Wednesday, June 20, 2018

Self-discipline

D. E. Hoste was one of the Cambridge Seven who left England as a young man to win souls to Christ in inland China.  Later, Hudson Taylor appointed him to the position of Acting General Director of the China Inland Mission, thus becoming his successor.

The following wise words are an extract from one of his letters that is included in the biography by Phyllis Thompson, D. E. Hoste:  "A Prince With God.".

"When young people first come out [to the mission field], how this one or that one makes an impression by ability, zeal or personality.  It is easy to imagine such and such a one is going to make a great success.  But it is wiser to wait and see.  Often the unnoticed and less gifted ones by sheer diligence and devotion become the successes.

"'Ephraim is as an heifer that loveth to tread out the corn' (Hos. x. 11).  Most of us are familiar with the picture of an ox or heifer standing between an altar and a plough with the words, 'Ready for either,' underneath.  This is just what Ephraim, as described by the prophet Hosea, was not.  He loved an easy life and a soft piece of work in preference to service that involved real sacrifice and toil.

"This was the more sad because Ephraim originally was designed for pre-eminence amongst the Tribes, which pre-eminence, rightly understood, involved special burdens and even sufferings on behalf of others.

"In the previous history of the Tribe there are indications that the claims of this special vocation had in large measure met with an adequate response; so much so that, as time went on, Ephraim became the metropolitan tribe of the ten, its name frequently including the other nine.

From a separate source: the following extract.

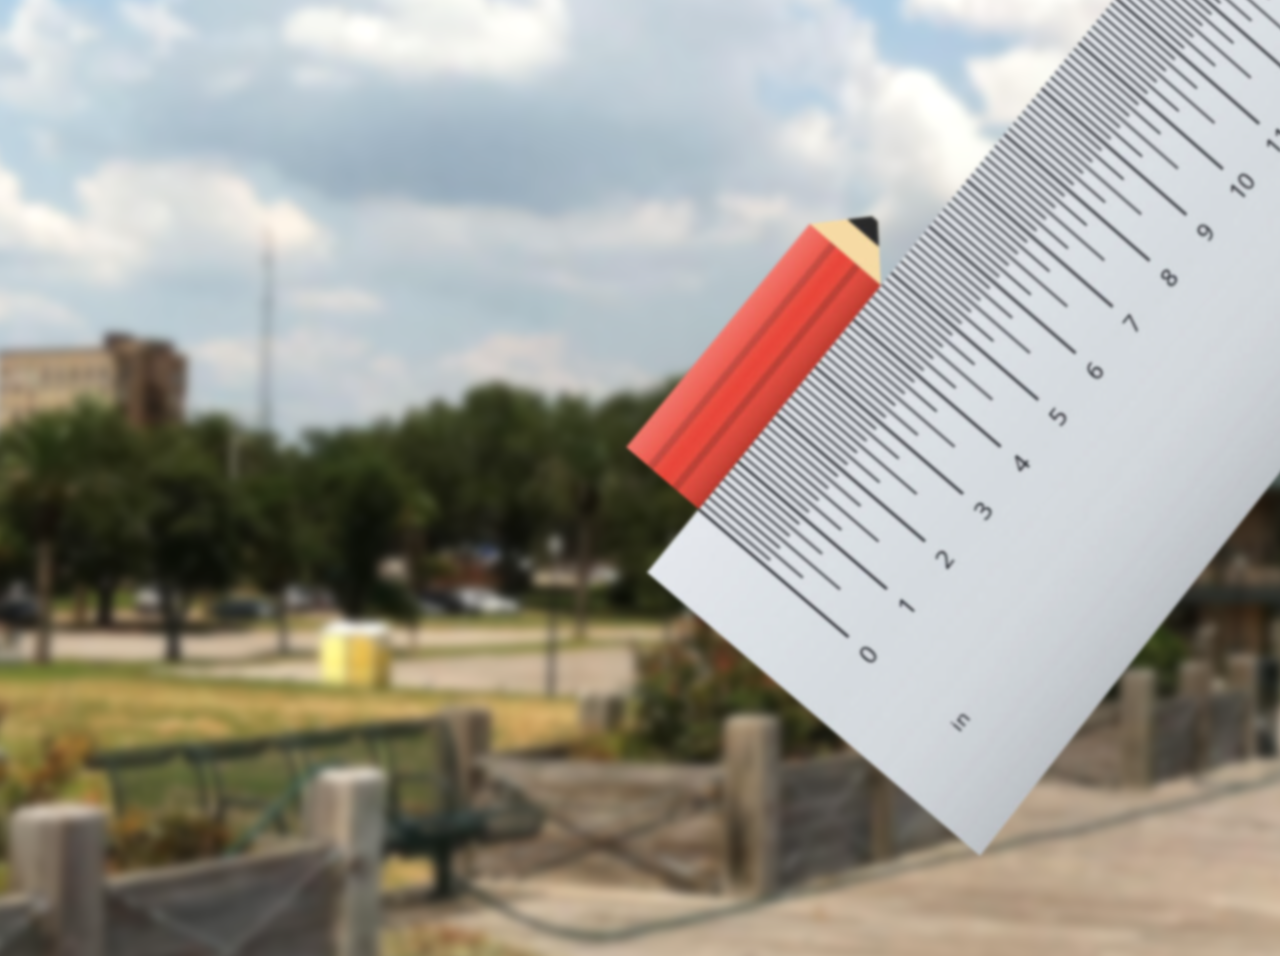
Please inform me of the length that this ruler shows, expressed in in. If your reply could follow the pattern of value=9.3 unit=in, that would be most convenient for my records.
value=5.5 unit=in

"Declension had not come about all at once.  It was due rather to gradual lowering of ideals and of standards, and the giving way to self-indulgence and self-interest in seemingly slight and unimportant things.

"That the warning conveyed by these words has a special application to the missionary, will hardly be denied.  His vocation, more than any, calls for special self-sacrifice, and the laying aside of personal and family interests.  It demands a supreme measure of devotion, diligence and concentration of purpose.

"The missionary's personal habits and the way in which he spends his time are in unusual degree observed by those around him; any inconsistency between his message and his life being noted.

"It will not avail much, for example, to preach to the Chinese of access to God through the blood of Jesus, if they find that there is not access to the missionary himself and his home.

"That close contact with people of a different civilization often involves trial is true.  There is danger lest we should draw back from that contact, thus failing to pay the full price of a truly Christ-like relationship with those around.

"May we have grace in all these things, like the Apostle of old, to suffer all things lest we hinder the Gospel, thus approving ourselves as His servants."